Ponente. Il consigliere regionale Marco Melgrati deposita un’interrogazione urgente per conoscere il destino del Centro di Salute Mentale di Finale. Spiega il capogruppo del Pdl: “La nuova sede prospettata per il CSM, Villa Frascaroli, all’interno dell’ospedale Santa Corona, oltre ad essere stata utilizzata fino ad ora per la degenza di pazienti psichiatrici gravi da riabilitare, sembrerebbe inadatta per motivi strutturali e architettonici ad accogliere un CSM. E’ su due piani con una scala interna ripida, ha un accesso extra ospedaliero che non garantisce la privacy, rappresentato da un’altra scala esterna che costituisce una vera e propria barriera architettonica, ha spazi angusti, del tutto insufficienti ad ospitare l’attuale equipe ed il flusso costante di pazienti. Dal punto di vista architettonico è difficile che possa soddisfare i criteri di spazio, sicurezza e di accessibilità che un servizio del genere deve necessariamente avere per essere accreditato. E’ vero che la sede di Finale Ligure ha bisogno di un adeguamento che la renda accreditabile, ma si tratta di lavori a basso profilo e di costo limitato” sottolinea Melgrati
Pare si stia procedendo da parte della dirigenza del dipartimento di psichiatria ad un incalzante progetto di trasferimento. Appunto a Villa Frascaroli, ovvero all’interno dell’ospedale Santa Corona di Pietra Ligure. “Ma – afferma Melgrati – un servizio territoriale all’interno di un ospedale non è una contraddizione, oltretutto in una sede inidonea e fortemente connotata nel sentire comune come ‘la villetta dei matti’? Certo che lo è, e configura la creazione, ovviamente venduta come ‘soluzione economica’ o ‘comoda’, di una dimensione chiaramente manicomiale, ponendo all’interno delle mura ospedaliere l’intera filiera del l’assistenza psichiatrica. Tutto questo alla faccia della legge 180, e di chi, in questi anni, si è rivolto al nostro CSM per forme di sofferenza psichica più sfumate, ibridate con aspetti di disagio socio-familiare, bisognose di una mediazione che i servizi consultoriali stentano sempre di più a fornire”.

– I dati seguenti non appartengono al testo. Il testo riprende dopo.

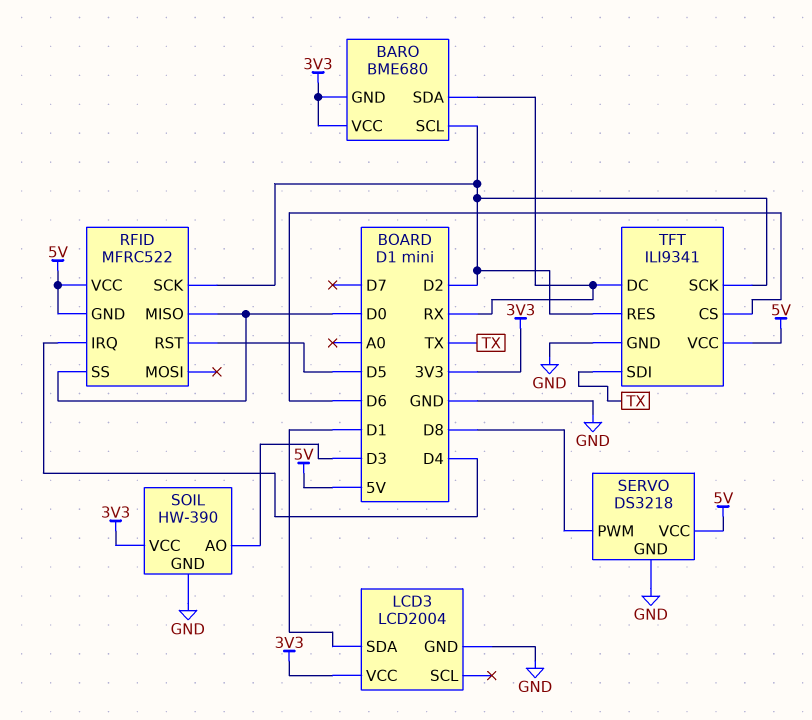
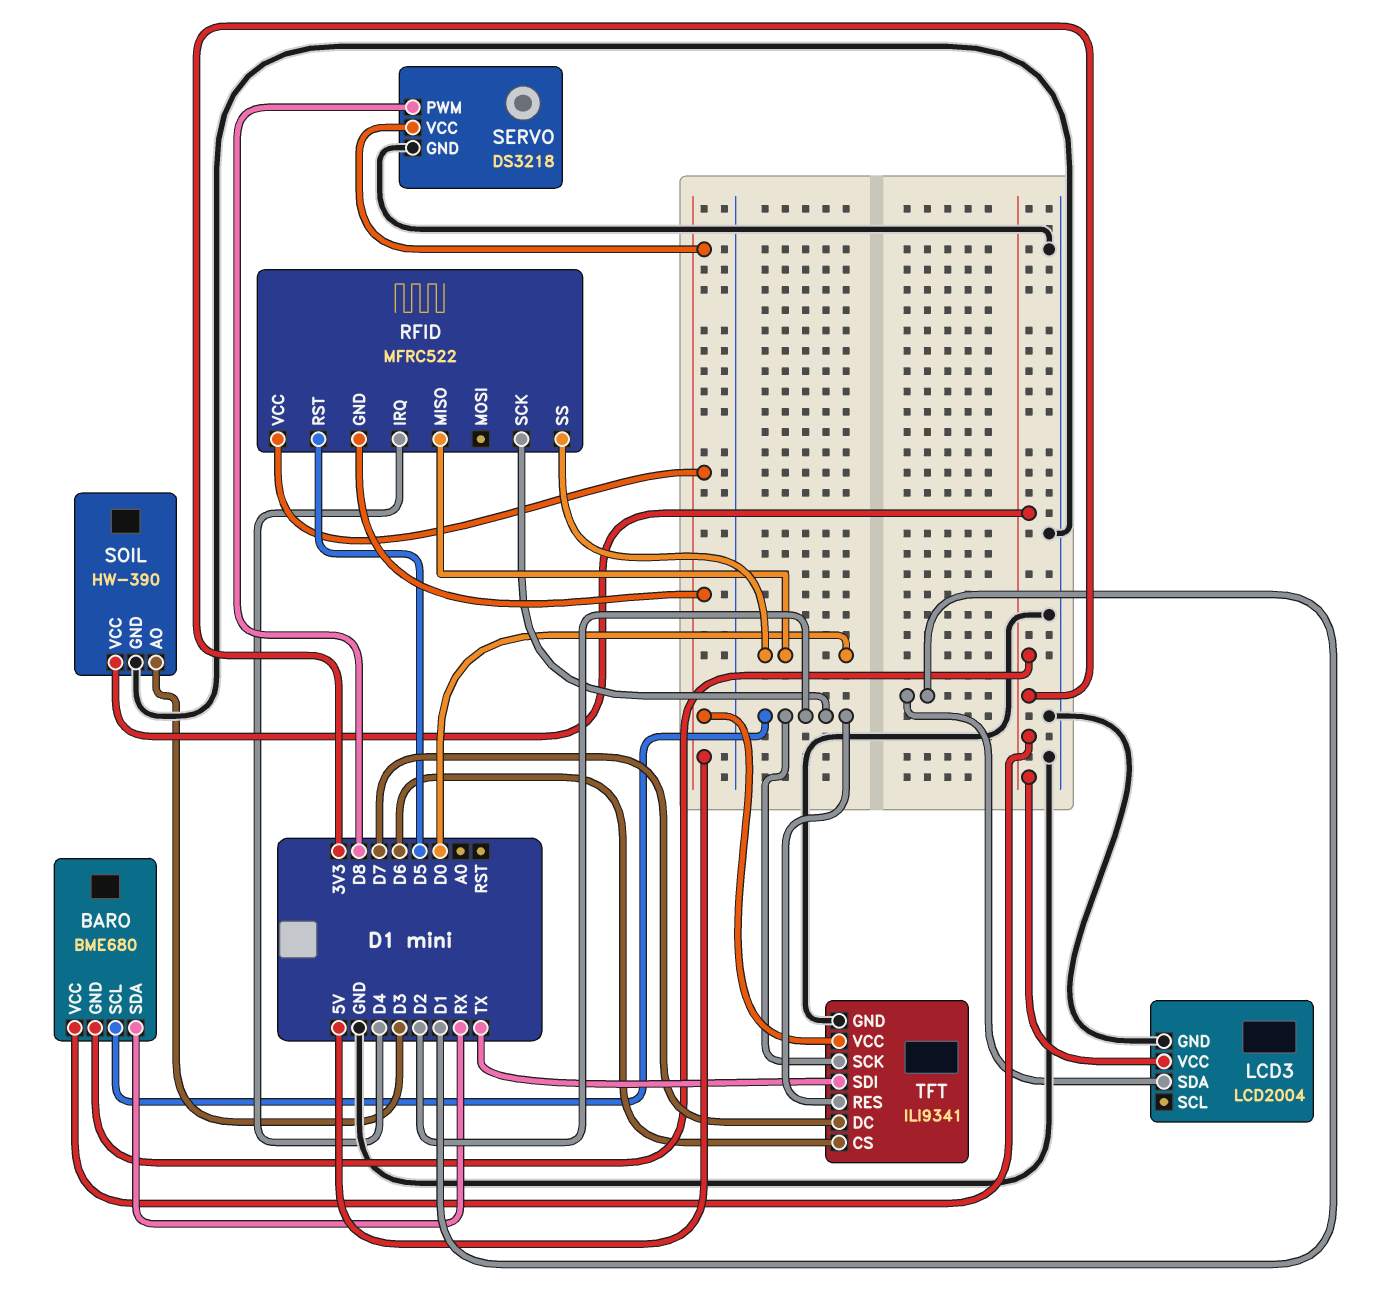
TFT pin DC: RX -> D7

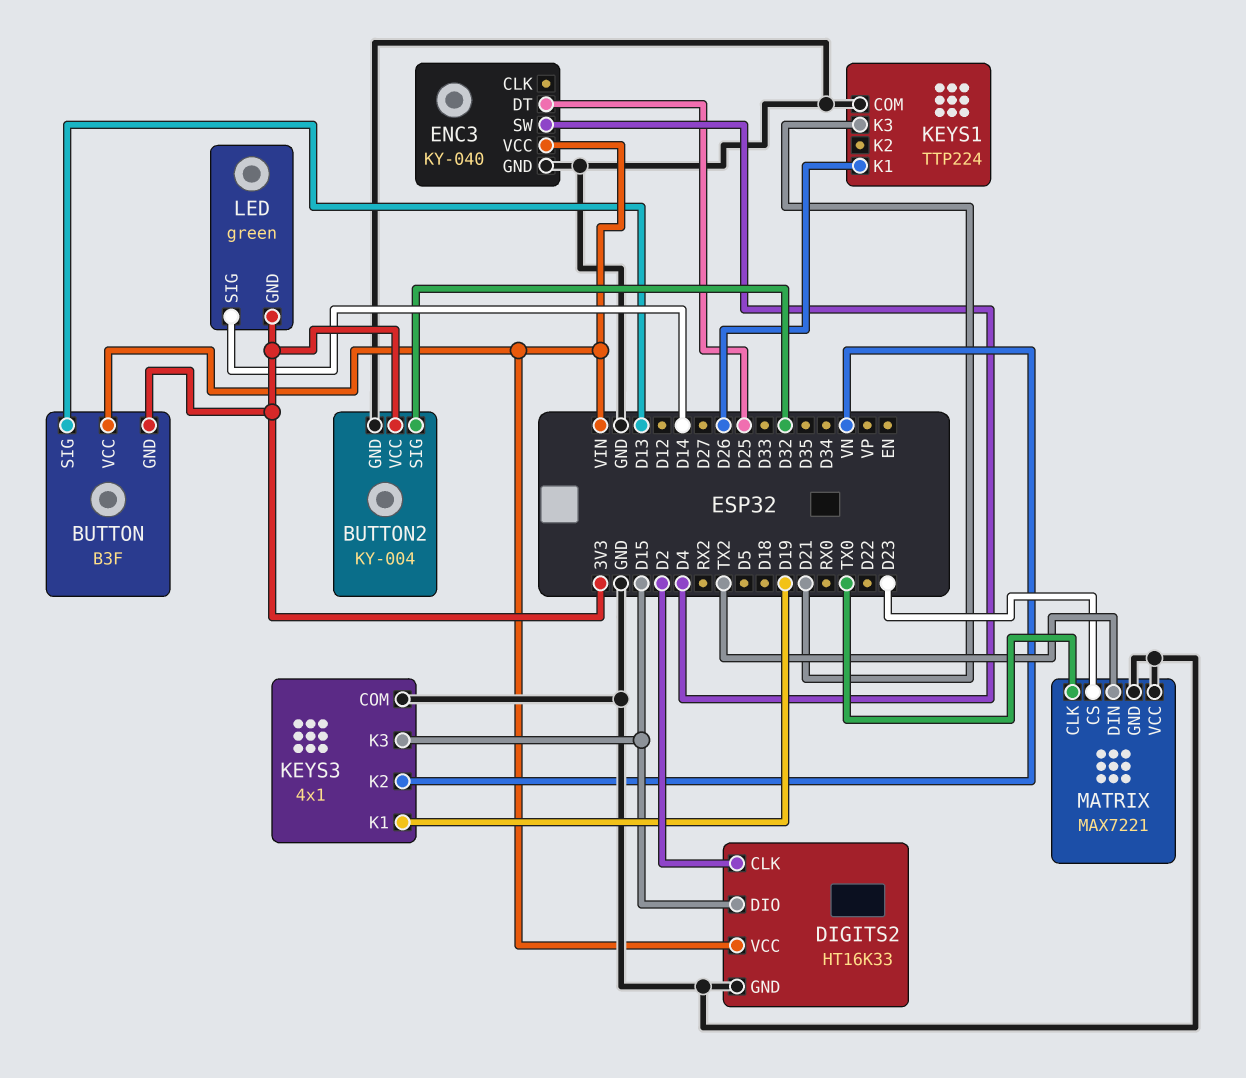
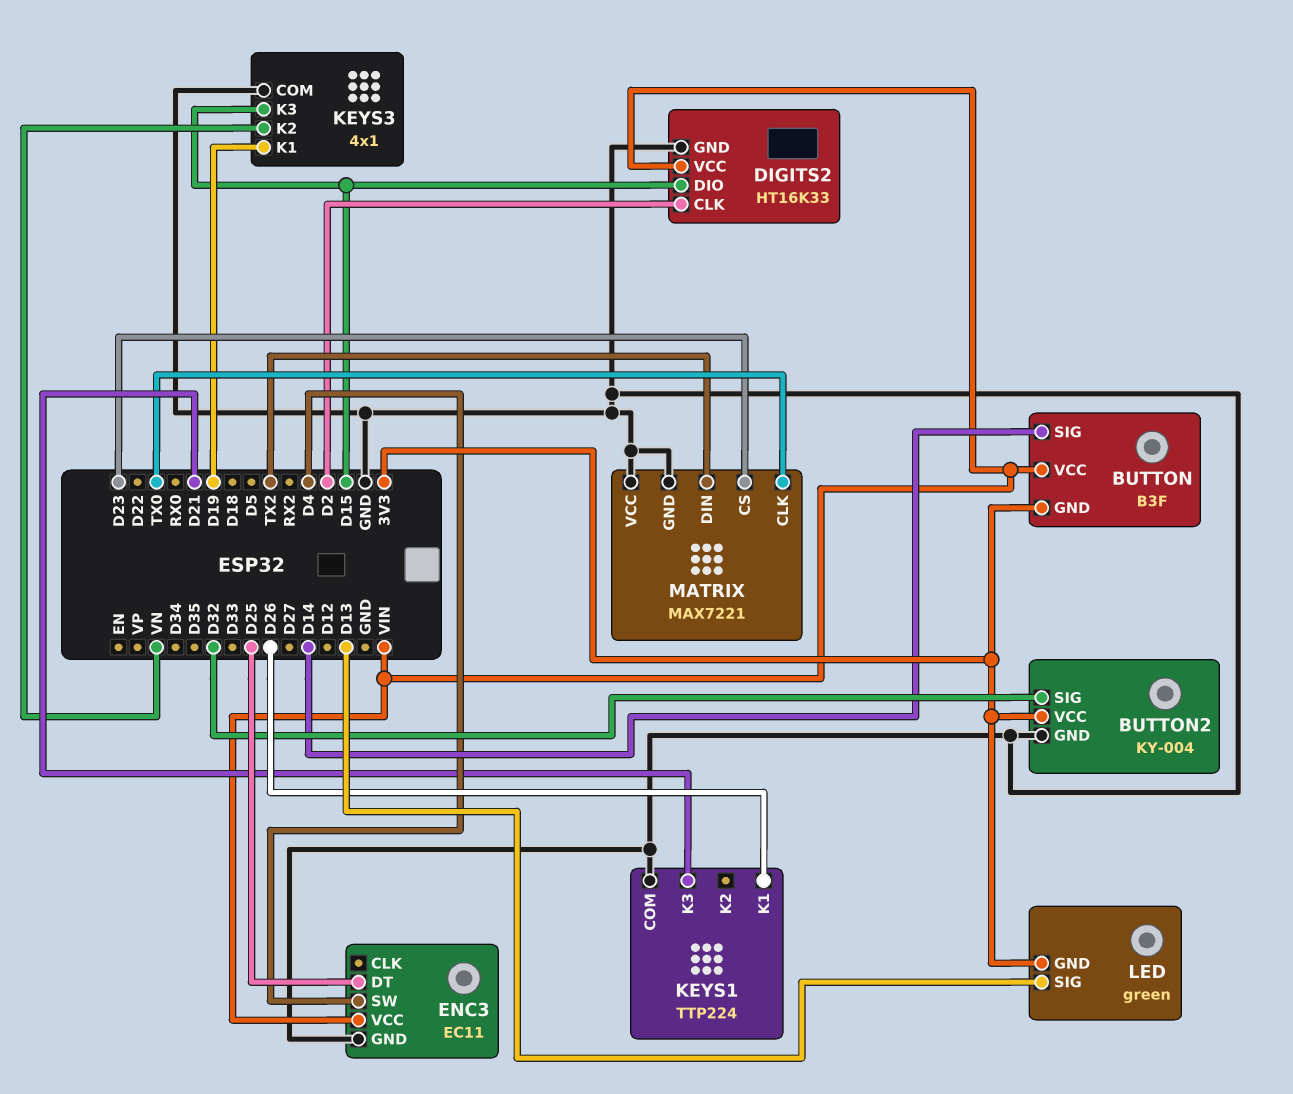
BUTTON pin SIG: D13 -> D14
ENC3: KY-040 -> EC11
LED pin SIG: D14 -> D13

“Questo disegno è sia scellerato per l’utenza, sia di prospettiva insidiosa per il personale. In sostanza, chi ha a cuore il presente e il prossimo futuro dell’assistenza psichiatrica deve essere informato e consapevole di come questo trasferimento avrà effetti negativi a 360 gradi, ponendo le lancette dell’orologio delle cure psichiatriche indietro di parecchi decenni” conclude il consigliere Melgrati.